__Exercise details__. Retype the data exactly, from its first line to the line containing "Staff would like", including both, and skip any picture.

Stored data
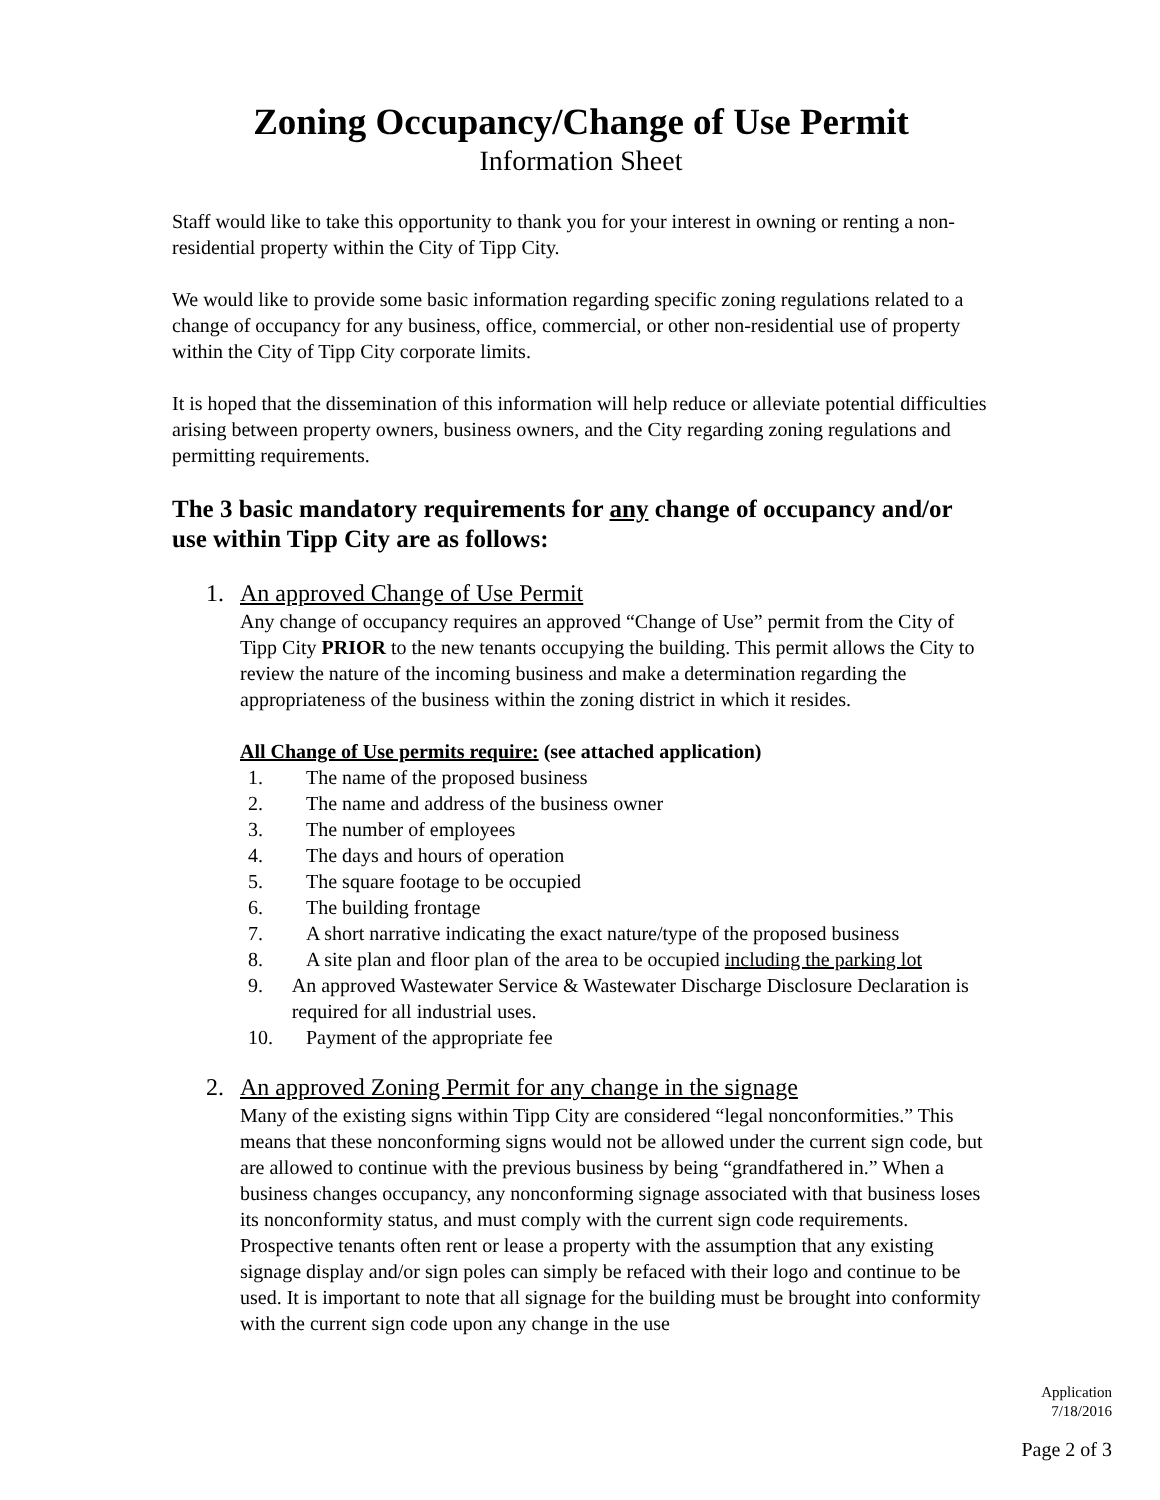Zoning Occupancy/Change of Use Permit
Information Sheet
Staff would like to take this opportunity to thank you for your interest in owning or renting a non-residential property within the City of Tipp City.
We would like to provide some basic information regarding specific zoning regulations related to a change of occupancy for any business, office, commercial, or other non-residential use of property within the City of Tipp City corporate limits.
It is hoped that the dissemination of this information will help reduce or alleviate potential difficulties arising between property owners, business owners, and the City regarding zoning regulations and permitting requirements.
The 3 basic mandatory requirements for any change of occupancy and/or use within Tipp City are as follows:
1. An approved Change of Use Permit
Any change of occupancy requires an approved “Change of Use” permit from the City of Tipp City PRIOR to the new tenants occupying the building. This permit allows the City to review the nature of the incoming business and make a determination regarding the appropriateness of the business within the zoning district in which it resides.
All Change of Use permits require: (see attached application)
1. The name of the proposed business
2. The name and address of the business owner
3. The number of employees
4. The days and hours of operation
5. The square footage to be occupied
6. The building frontage
7. A short narrative indicating the exact nature/type of the proposed business
8. A site plan and floor plan of the area to be occupied including the parking lot
9. An approved Wastewater Service & Wastewater Discharge Disclosure Declaration is required for all industrial uses.
10. Payment of the appropriate fee
2. An approved Zoning Permit for any change in the signage
Many of the existing signs within Tipp City are considered “legal nonconformities.” This means that these nonconforming signs would not be allowed under the current sign code, but are allowed to continue with the previous business by being “grandfathered in.” When a business changes occupancy, any nonconforming signage associated with that business loses its nonconformity status, and must comply with the current sign code requirements. Prospective tenants often rent or lease a property with the assumption that any existing signage display and/or sign poles can simply be refaced with their logo and continue to be used. It is important to note that all signage for the building must be brought into conformity with the current sign code upon any change in the use
Application
7/18/2016
Page 2 of 3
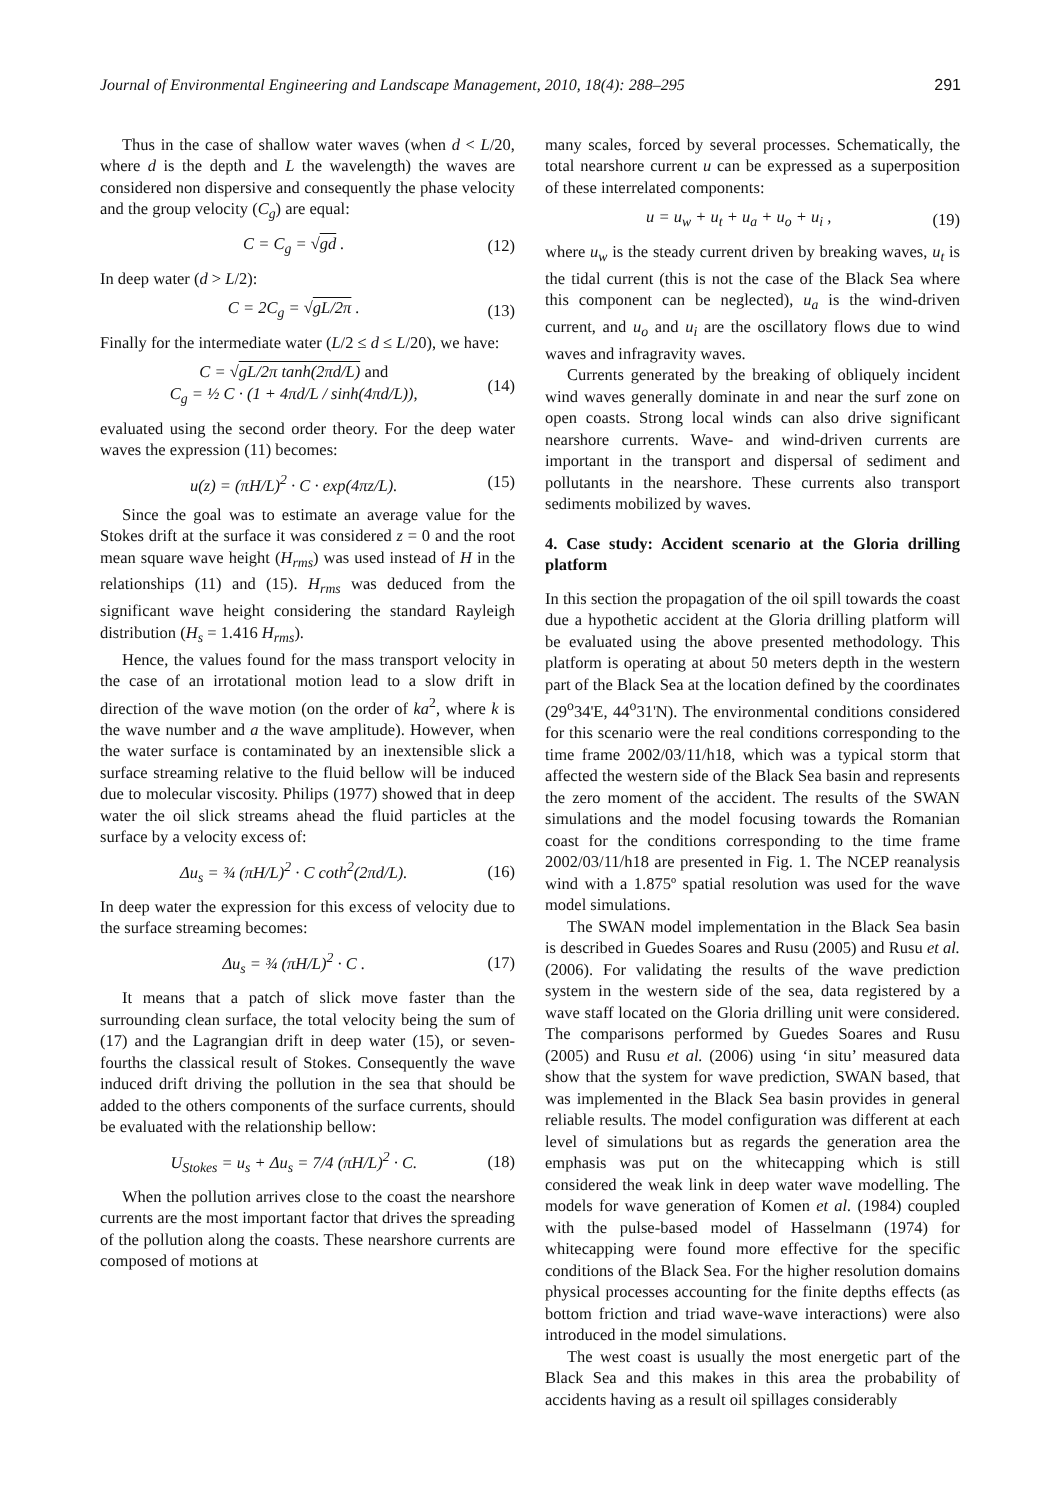Journal of Environmental Engineering and Landscape Management, 2010, 18(4): 288–295 291
Thus in the case of shallow water waves (when d < L/20, where d is the depth and L the wavelength) the waves are considered non dispersive and consequently the phase velocity and the group velocity (C<sub>g</sub>) are equal:
C = C<sub>g</sub> = √gd . (12)
In deep water (d > L/2):
C = 2C<sub>g</sub> = √gL/2π . (13)
Finally for the intermediate water (L/2 ≤ d ≤ L/20), we have:
C = √gL/2π tanh(2πd/L) and
C<sub>g</sub> = ½ C · (1 + 4πd/L / sinh(4πd/L)), (14)
evaluated using the second order theory. For the deep water waves the expression (11) becomes:
u(z) = (πH/L)<sup>2</sup> · C · exp(4πz/L). (15)
Since the goal was to estimate an average value for the Stokes drift at the surface it was considered z = 0 and the root mean square wave height (H<sub>rms</sub>) was used instead of H in the relationships (11) and (15). H<sub>rms</sub> was deduced from the significant wave height considering the standard Rayleigh distribution (H<sub>s</sub> = 1.416 H<sub>rms</sub>).
Hence, the values found for the mass transport velocity in the case of an irrotational motion lead to a slow drift in direction of the wave motion (on the order of ka<sup>2</sup>, where k is the wave number and a the wave amplitude). However, when the water surface is contaminated by an inextensible slick a surface streaming relative to the fluid bellow will be induced due to molecular viscosity. Philips (1977) showed that in deep water the oil slick streams ahead the fluid particles at the surface by a velocity excess of:
Δu<sub>s</sub> = ¾ (πH/L)<sup>2</sup> · C coth<sup>2</sup>(2πd/L). (16)
In deep water the expression for this excess of velocity due to the surface streaming becomes:
Δu<sub>s</sub> = ¾ (πH/L)<sup>2</sup> · C . (17)
It means that a patch of slick move faster than the surrounding clean surface, the total velocity being the sum of (17) and the Lagrangian drift in deep water (15), or seven-fourths the classical result of Stokes. Consequently the wave induced drift driving the pollution in the sea that should be added to the others components of the surface currents, should be evaluated with the relationship bellow:
U<sub>Stokes</sub> = u<sub>s</sub> + Δu<sub>s</sub> = 7/4 (πH/L)<sup>2</sup> · C. (18)
When the pollution arrives close to the coast the nearshore currents are the most important factor that drives the spreading of the pollution along the coasts. These nearshore currents are composed of motions at
many scales, forced by several processes. Schematically, the total nearshore current u can be expressed as a superposition of these interrelated components:
u = u<sub>w</sub> + u<sub>t</sub> + u<sub>a</sub> + u<sub>o</sub> + u<sub>i</sub> , (19)
where u<sub>w</sub> is the steady current driven by breaking waves, u<sub>t</sub> is the tidal current (this is not the case of the Black Sea where this component can be neglected), u<sub>a</sub> is the wind-driven current, and u<sub>o</sub> and u<sub>i</sub> are the oscillatory flows due to wind waves and infragravity waves.
Currents generated by the breaking of obliquely incident wind waves generally dominate in and near the surf zone on open coasts. Strong local winds can also drive significant nearshore currents. Wave- and wind-driven currents are important in the transport and dispersal of sediment and pollutants in the nearshore. These currents also transport sediments mobilized by waves.
4. Case study: Accident scenario at the Gloria drilling platform
In this section the propagation of the oil spill towards the coast due a hypothetic accident at the Gloria drilling platform will be evaluated using the above presented methodology. This platform is operating at about 50 meters depth in the western part of the Black Sea at the location defined by the coordinates (29<sup>o</sup>34'E, 44<sup>o</sup>31'N). The environmental conditions considered for this scenario were the real conditions corresponding to the time frame 2002/03/11/h18, which was a typical storm that affected the western side of the Black Sea basin and represents the zero moment of the accident. The results of the SWAN simulations and the model focusing towards the Romanian coast for the conditions corresponding to the time frame 2002/03/11/h18 are presented in Fig. 1. The NCEP reanalysis wind with a 1.875º spatial resolution was used for the wave model simulations.
The SWAN model implementation in the Black Sea basin is described in Guedes Soares and Rusu (2005) and Rusu et al. (2006). For validating the results of the wave prediction system in the western side of the sea, data registered by a wave staff located on the Gloria drilling unit were considered. The comparisons performed by Guedes Soares and Rusu (2005) and Rusu et al. (2006) using ‘in situ’ measured data show that the system for wave prediction, SWAN based, that was implemented in the Black Sea basin provides in general reliable results. The model configuration was different at each level of simulations but as regards the generation area the emphasis was put on the whitecapping which is still considered the weak link in deep water wave modelling. The models for wave generation of Komen et al. (1984) coupled with the pulse-based model of Hasselmann (1974) for whitecapping were found more effective for the specific conditions of the Black Sea. For the higher resolution domains physical processes accounting for the finite depths effects (as bottom friction and triad wave-wave interactions) were also introduced in the model simulations.
The west coast is usually the most energetic part of the Black Sea and this makes in this area the probability of accidents having as a result oil spillages considerably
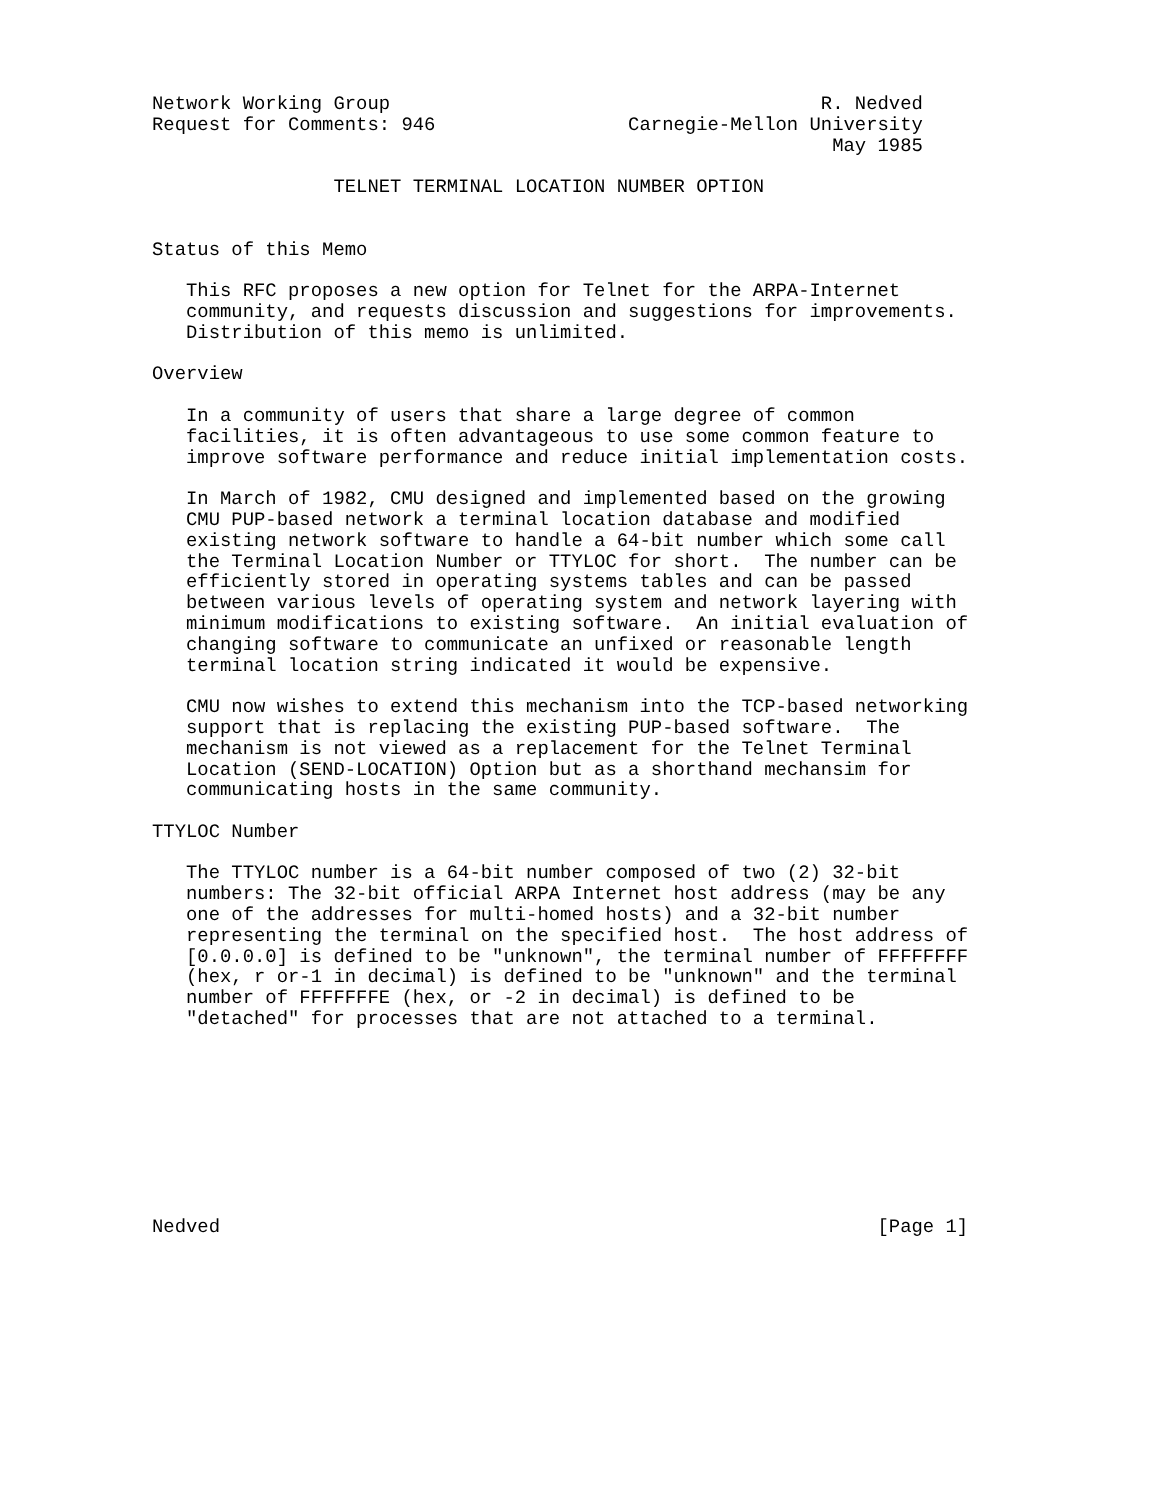Network Working Group                                      R. Nedved
Request for Comments: 946                 Carnegie-Mellon University
                                                            May 1985

                TELNET TERMINAL LOCATION NUMBER OPTION


Status of this Memo

   This RFC proposes a new option for Telnet for the ARPA-Internet
   community, and requests discussion and suggestions for improvements.
   Distribution of this memo is unlimited.

Overview

   In a community of users that share a large degree of common
   facilities, it is often advantageous to use some common feature to
   improve software performance and reduce initial implementation costs.

   In March of 1982, CMU designed and implemented based on the growing
   CMU PUP-based network a terminal location database and modified
   existing network software to handle a 64-bit number which some call
   the Terminal Location Number or TTYLOC for short.  The number can be
   efficiently stored in operating systems tables and can be passed
   between various levels of operating system and network layering with
   minimum modifications to existing software.  An initial evaluation of
   changing software to communicate an unfixed or reasonable length
   terminal location string indicated it would be expensive.

   CMU now wishes to extend this mechanism into the TCP-based networking
   support that is replacing the existing PUP-based software.  The
   mechanism is not viewed as a replacement for the Telnet Terminal
   Location (SEND-LOCATION) Option but as a shorthand mechansim for
   communicating hosts in the same community.

TTYLOC Number

   The TTYLOC number is a 64-bit number composed of two (2) 32-bit
   numbers: The 32-bit official ARPA Internet host address (may be any
   one of the addresses for multi-homed hosts) and a 32-bit number
   representing the terminal on the specified host.  The host address of
   [0.0.0.0] is defined to be "unknown", the terminal number of FFFFFFFF
   (hex, r or-1 in decimal) is defined to be "unknown" and the terminal
   number of FFFFFFFE (hex, or -2 in decimal) is defined to be
   "detached" for processes that are not attached to a terminal.









Nedved                                                          [Page 1]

__Written solution__.
Zoning Occupancy/Change of Use Permit
Information Sheet
Staff would like to take this opportunity to thank you for your interest in owning or renting a non-residential property within the City of Tipp City.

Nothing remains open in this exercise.